:: Material supplied
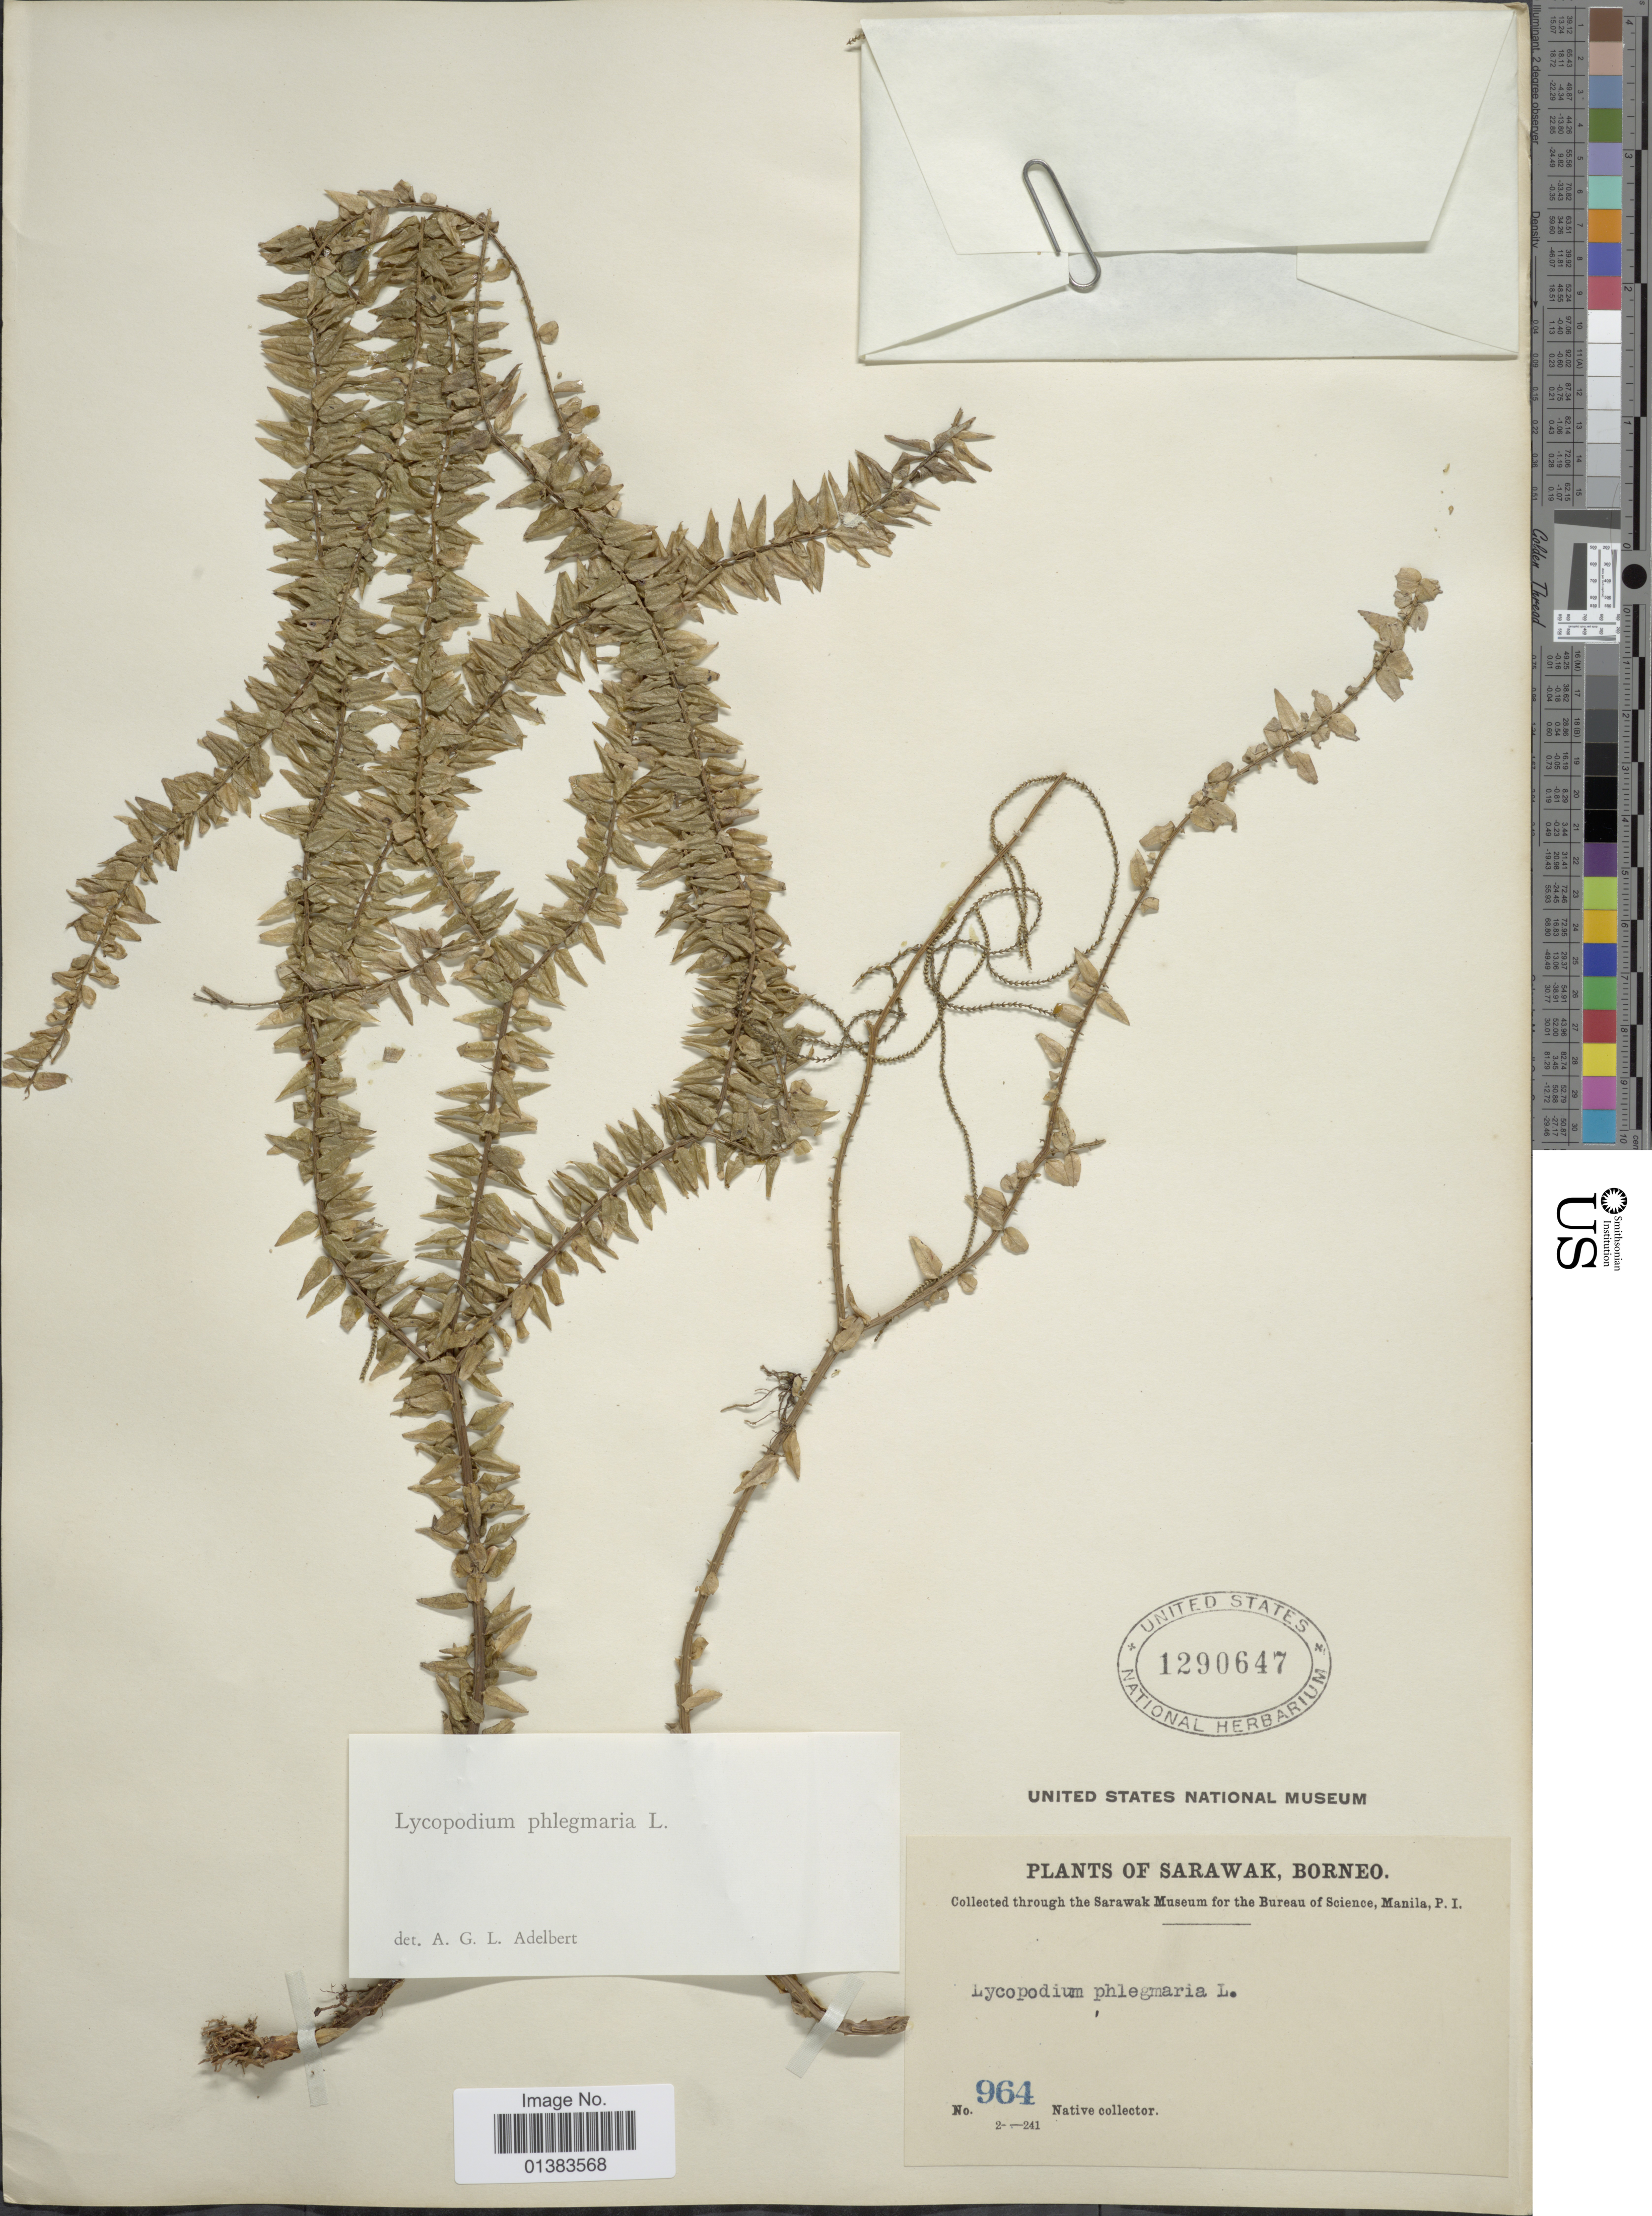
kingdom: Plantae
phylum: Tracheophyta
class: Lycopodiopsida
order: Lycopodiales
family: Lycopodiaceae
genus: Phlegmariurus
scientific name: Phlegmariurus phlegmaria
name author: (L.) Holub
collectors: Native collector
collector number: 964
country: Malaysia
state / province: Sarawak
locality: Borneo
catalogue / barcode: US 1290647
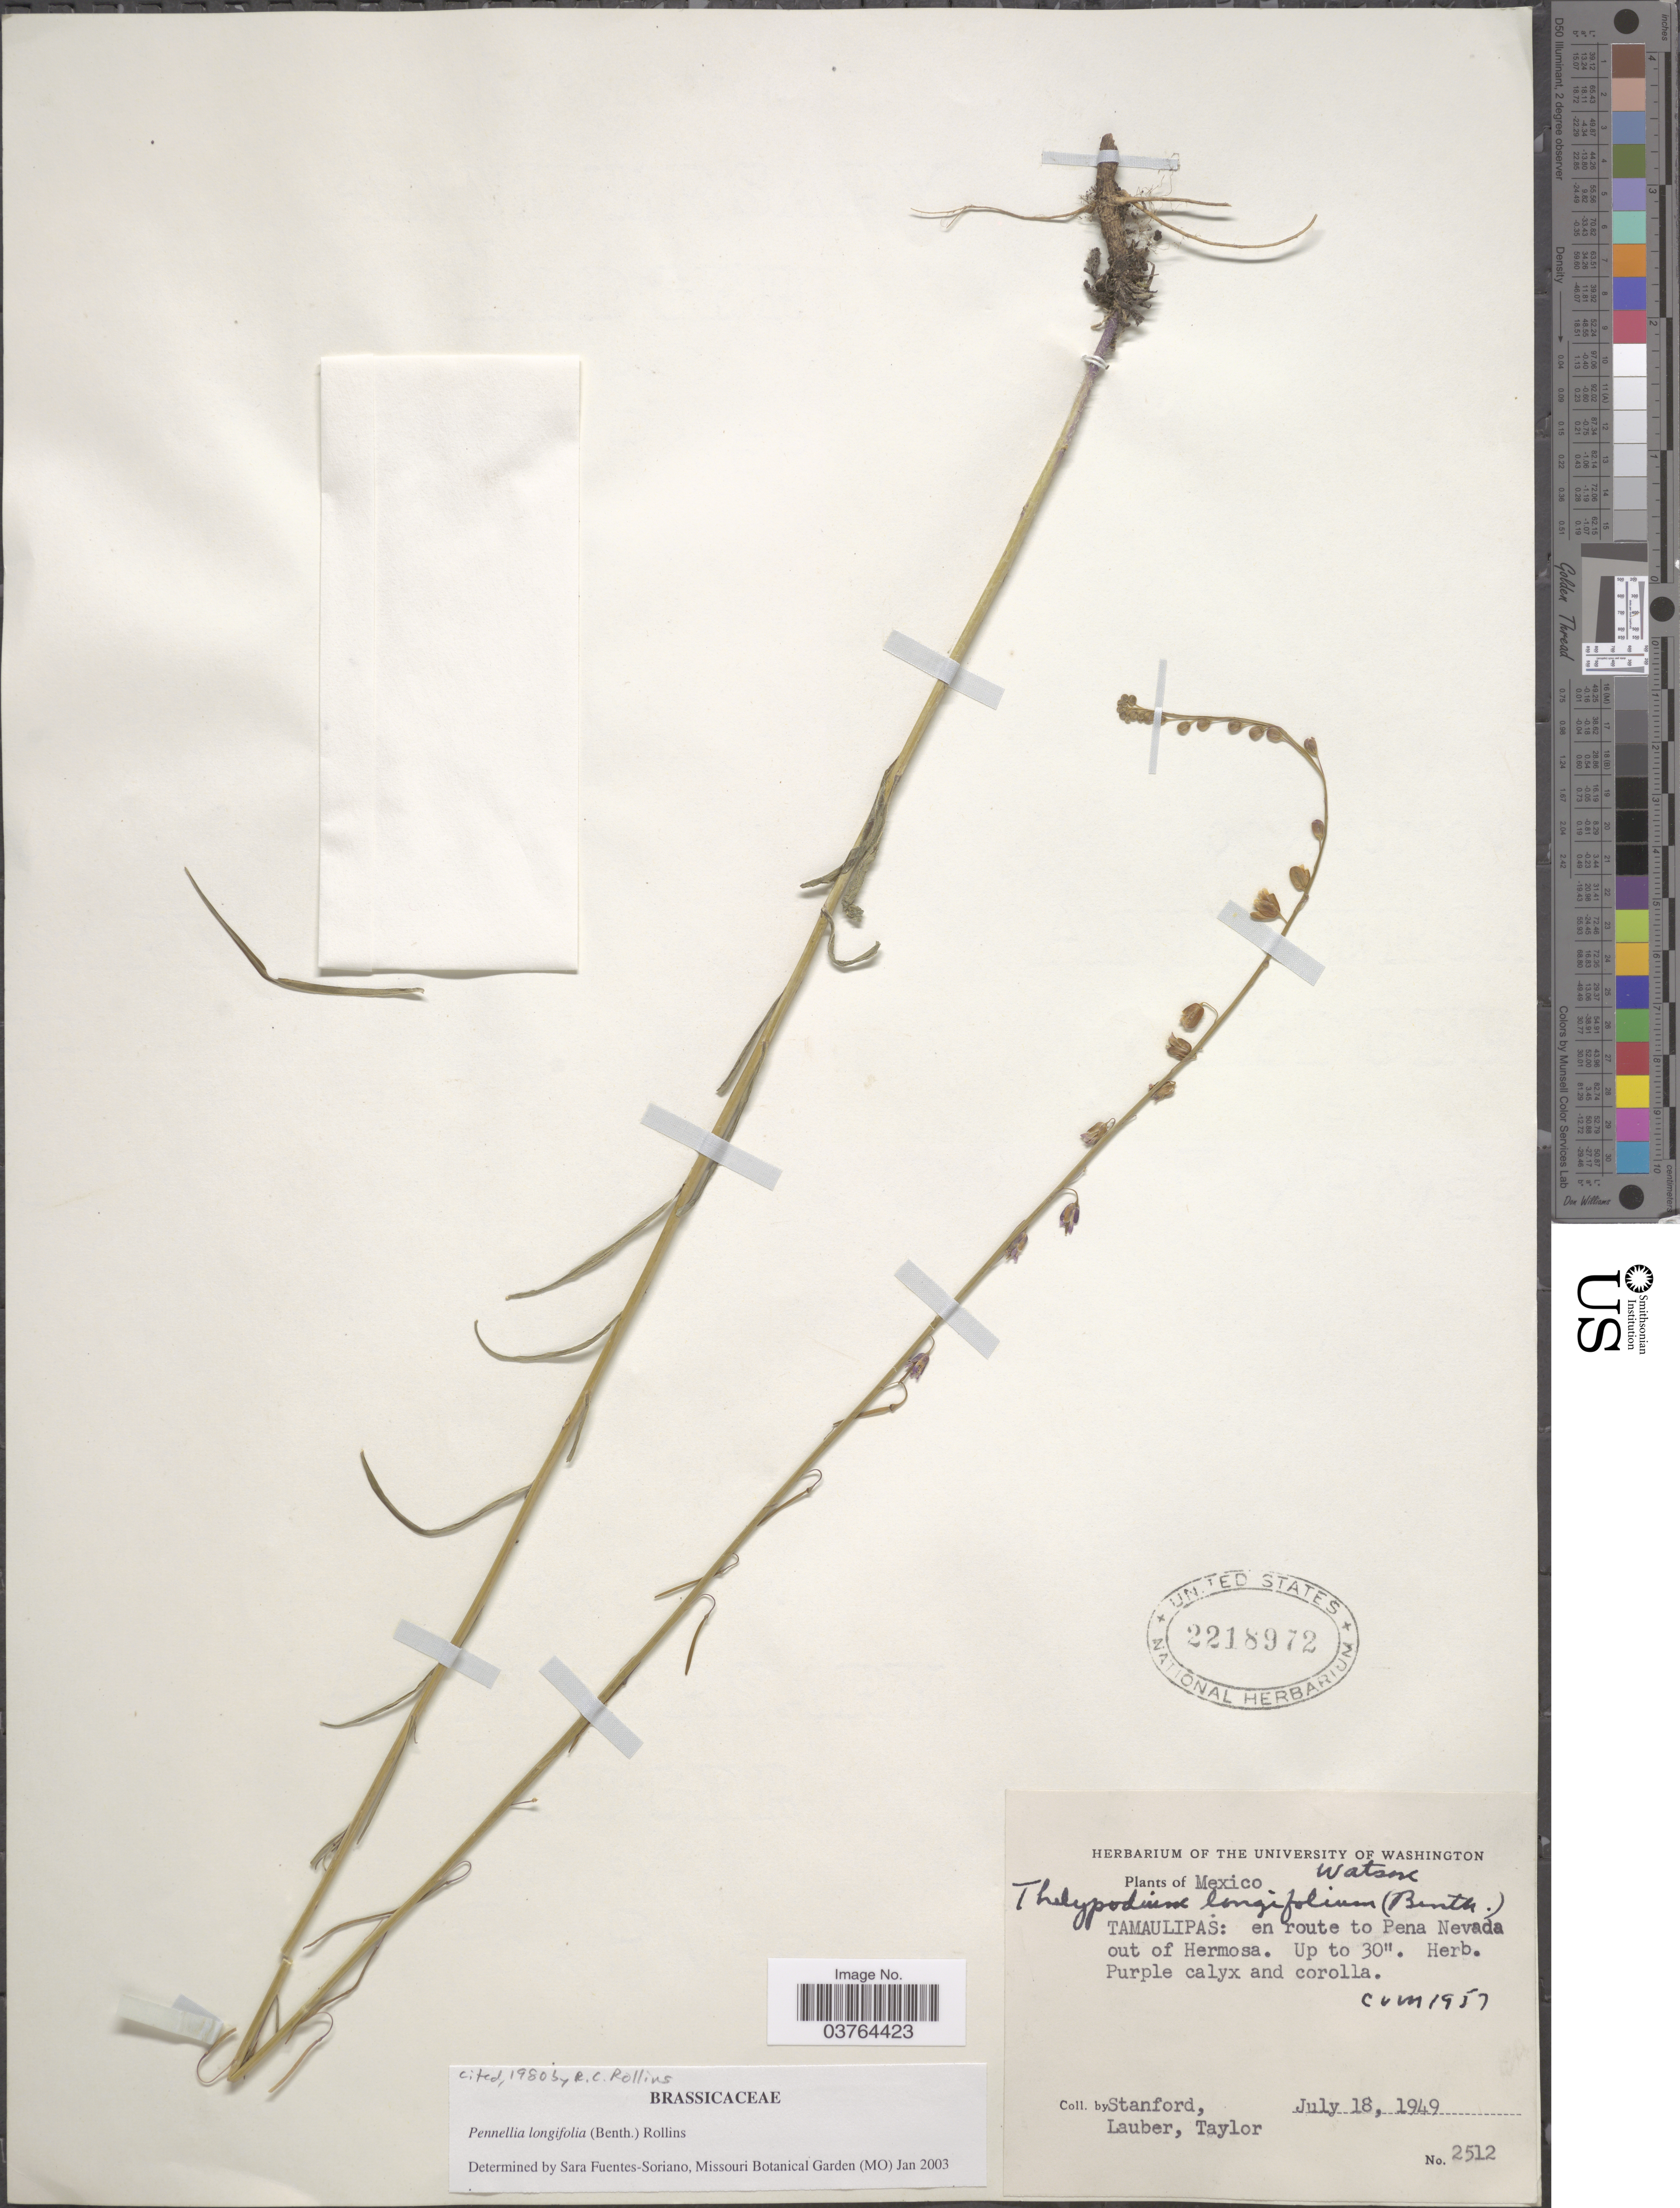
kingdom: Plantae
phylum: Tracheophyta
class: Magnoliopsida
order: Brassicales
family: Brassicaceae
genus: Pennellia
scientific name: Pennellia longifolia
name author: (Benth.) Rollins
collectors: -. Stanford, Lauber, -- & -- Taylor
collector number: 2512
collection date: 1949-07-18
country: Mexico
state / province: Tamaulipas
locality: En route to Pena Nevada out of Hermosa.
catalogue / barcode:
::::
## Given exercise:
Could you render every line of the records above as a Markdown table with the columns Row and Text, skipping any blank lines and leaving out the pictures?

## Response below:
| Row | Text |
|---|---|
| 1 | kingdom: Plantae |
| 2 | phylum: Tracheophyta |
| 3 | class: Lycopodiopsida |
| 4 | order: Lycopodiales |
| 5 | family: Lycopodiaceae |
| 6 | genus: Phlegmariurus |
| 7 | scientific name: Phlegmariurus phlegmaria |
| 8 | name author: (L.) Holub |
| 9 | collectors: Native collector |
| 10 | collector number: 964 |
| 11 | country: Malaysia |
| 12 | state / province: Sarawak |
| 13 | locality: Borneo |
| 14 | catalogue / barcode: US 1290647 |
| 15 | kingdom: Plantae |
| 16 | phylum: Tracheophyta |
| 17 | class: Magnoliopsida |
| 18 | order: Brassicales |
| 19 | family: Brassicaceae |
| 20 | genus: Pennellia |
| 21 | scientific name: Pennellia longifolia |
| 22 | name author: (Benth.) Rollins |
| 23 | collectors: -. Stanford, Lauber, -- & -- Taylor |
| 24 | collector number: 2512 |
| 25 | collection date: 1949-07-18 |
| 26 | country: Mexico |
| 27 | state / province: Tamaulipas |
| 28 | locality: En route to Pena Nevada out of Hermosa. |
| 29 | catalogue / barcode: |